Here's a little quick sketch that I did of a pontificating fellow.
It was done in with an ebony pencil with plain copy paper.
Never underestimate the power of copy paper for pencil drawings...it's a great drawing surface for a couple of dollars per ream!
If you've noticed, I haven't posted a whole lot of cleaned up drawings in the past. The reason is simple; there's a power to the ruff sketch that comes right out of the imagination onto a clean sheet of paper. There's going to be a bunch of imperfections, but the power of the lines and the raw attitude of the pose makes it much more interesting to me than a labored over clean up. Besides, I can rough out a pose like this in a minute or two whereas a clean up will take me much much longer to lock down.
Bottomline, I'm able to post quick sketches much more frequently.
To this day, I learn a whole lot from rough drawings. It's almost like you can see how the artist approached the sketch. There's something about a really great ruff sketch that gets me totally enthused. The vitality of the drawing really takes over and makes the thing alive!
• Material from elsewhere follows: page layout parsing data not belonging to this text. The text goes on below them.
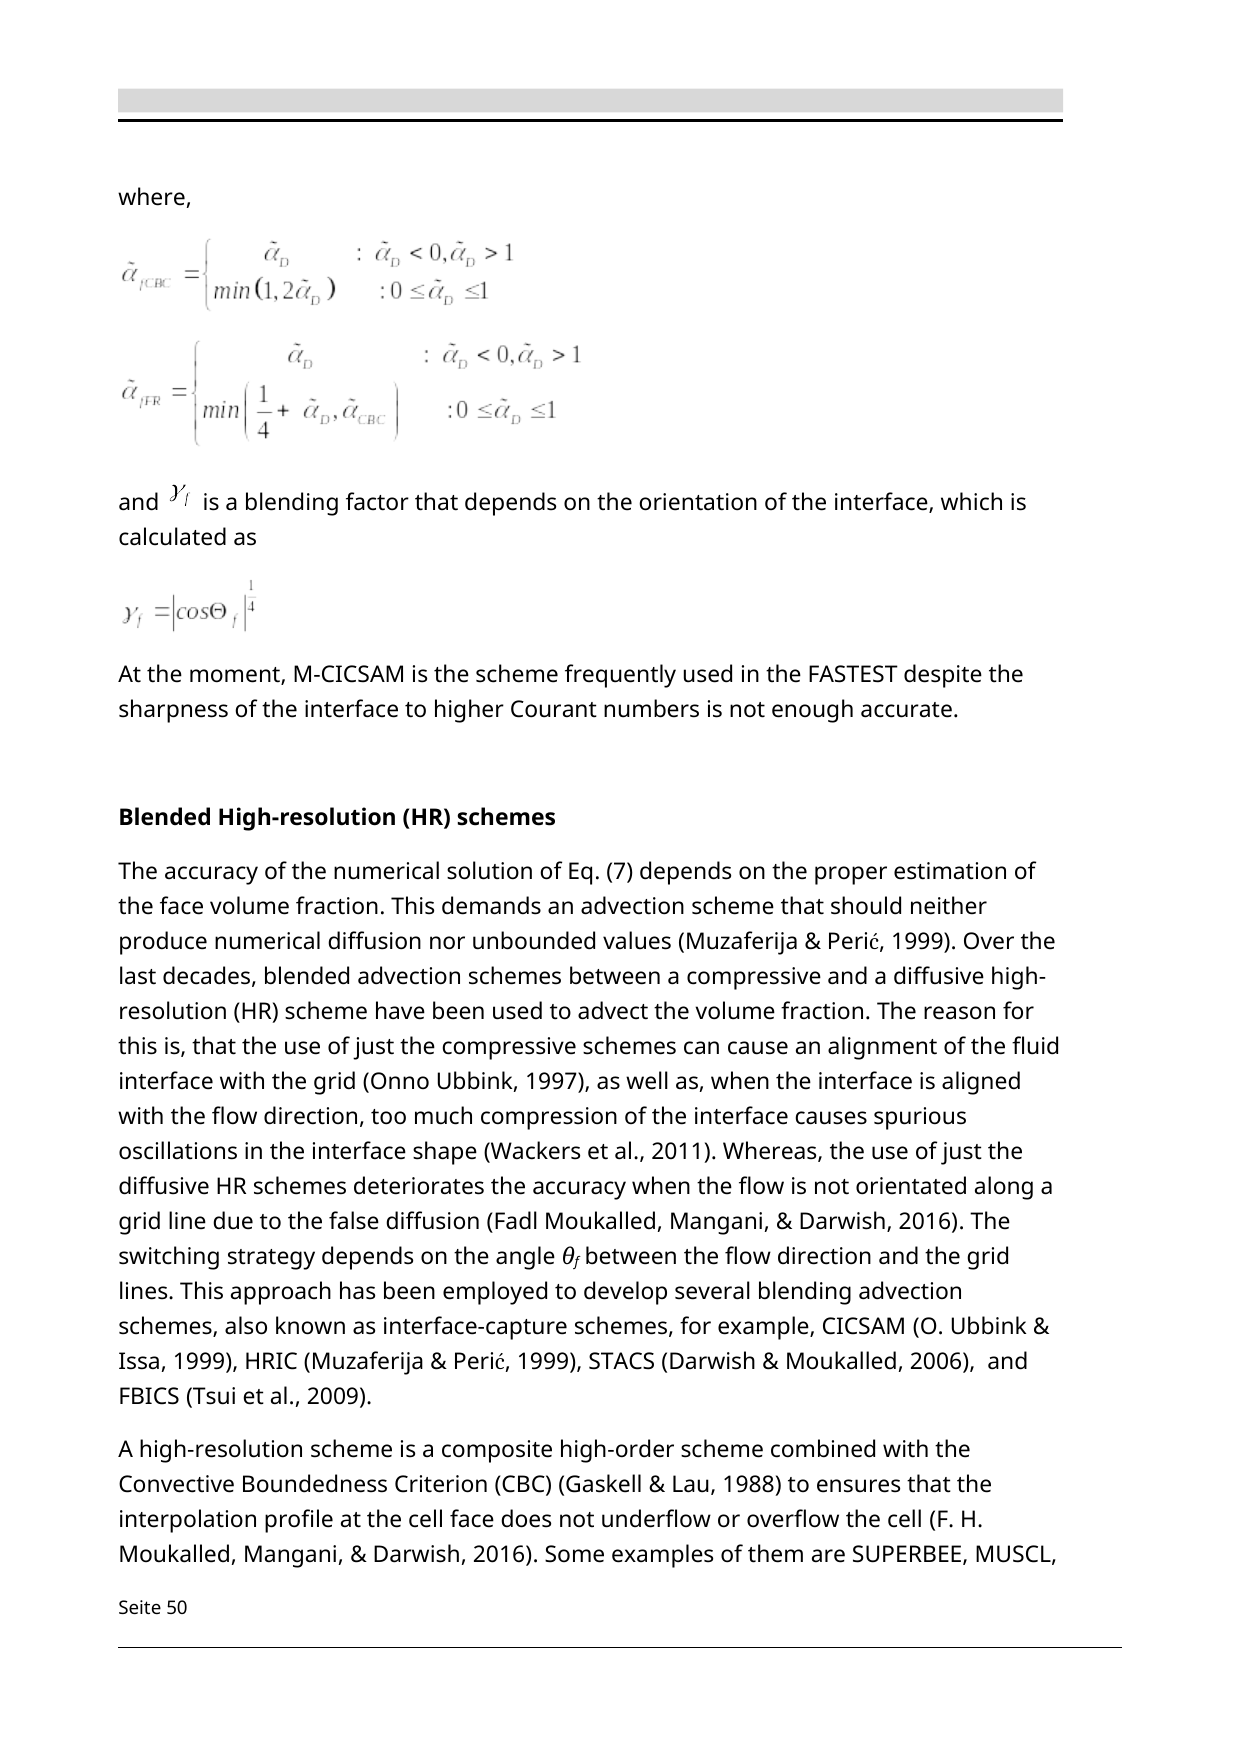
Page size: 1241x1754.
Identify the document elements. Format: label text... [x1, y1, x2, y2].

text A high-resolution scheme is a composite high-order scheme combined with the Convective Boundedness Criterion (CBC) (Gaskell & Lau, 1988) to ensures that the interpolation profile at the cell face does not underflow or overflow the cell (F. H. Moukalled, Mangani, & Darwish, 2016). Some examples of them are SUPERBEE, MUSCL, SMART or STOIC. The HR schemes can be formulated in the framework of the Normalized Variable Diagram (NVD) (Leonard, 1991) in which the face value is a function of the upwind (U), central (C), and downwind (D) cell that are defined depending on the flow direction (see Fig. 2). [118, 1433, 1063, 1570]
text At the moment, M-CICSAM is the scheme frequently used in the FASTEST despite the sharpness of the interface to higher Courant numbers is not enough accurate. [118, 658, 1063, 725]
text where, [118, 181, 1063, 212]
text and is a blending factor that depends on the orientation of the interface, which is calculated as [118, 472, 1063, 552]
text Blended High-resolution (HR) schemes [118, 801, 1063, 832]
text The accuracy of the numerical solution of Eq. (7) depends on the proper estimation of the face volume fraction. This demands an advection scheme that should neither produce numerical diffusion nor unbounded values (Muzaferija & Perić, 1999). Over the last decades, blended advection schemes between a compressive and a diffusive high-resolution (HR) scheme have been used to advect the volume fraction. The reason for this is, that the use of just the compressive schemes can cause an alignment of the fluid interface with the grid (Onno Ubbink, 1997), as well as, when the interface is aligned with the flow direction, too much compression of the interface causes spurious oscillations in the interface shape (Wackers et al., 2011). Whereas, the use of just the diffusive HR schemes deteriorates the accuracy when the flow is not orientated along a grid line due to the false diffusion (Fadl Moukalled, Mangani, & Darwish, 2016). The switching strategy depends on the angle θf between the flow direction and the grid lines. This approach has been employed to develop several blending advection schemes, also known as interface-capture schemes, for example, CICSAM (O. Ubbink & Issa, 1999), HRIC (Muzaferija & Perić, 1999), STACS (Darwish & Moukalled, 2006), and FBICS (Tsui et al., 2009). [118, 855, 1063, 1411]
Now don't get me wrong...a really well done finished drawing can also be terrific...with the emphasis on 'can be'. But the truth is, some clean ups are merely adequate, and lose all the flavor of the original rough drawing because the rough is traced.
A direct tracing with a clean sheet of paper over the original almost always loses something in the process. Unless you have a master artist doing the clean ups!
When a great clean up artist is at work, he or she enhances the original rough by redrawing it, trying to plus the original.
I've worked with a few clean up artists over the years and some of them should have been animating because they were just that good. But they preferred working in the trenches because they did their jobs well and didn't have to worry about producing 7 feet of quality animation in a week. Thank god that we had these people content in their jobs because they made the character animators look sensational!
Anyway, getting back to the rough drawing above, a friend commented to me that this drawing wasn't all that rough. His point was that most of the detail was there and locked down in single lines.
Well, I've done ruffs that resemble lollipops with scribbles for legs and I've done drawings that have many of the elements close to locked down. But even with a drawing that appears to be close to done, there's still things that I would like to add or change before I finalize it.
OH by the way, I did this drawing today...not in 01 as I mistakenly scribbled on the bottom.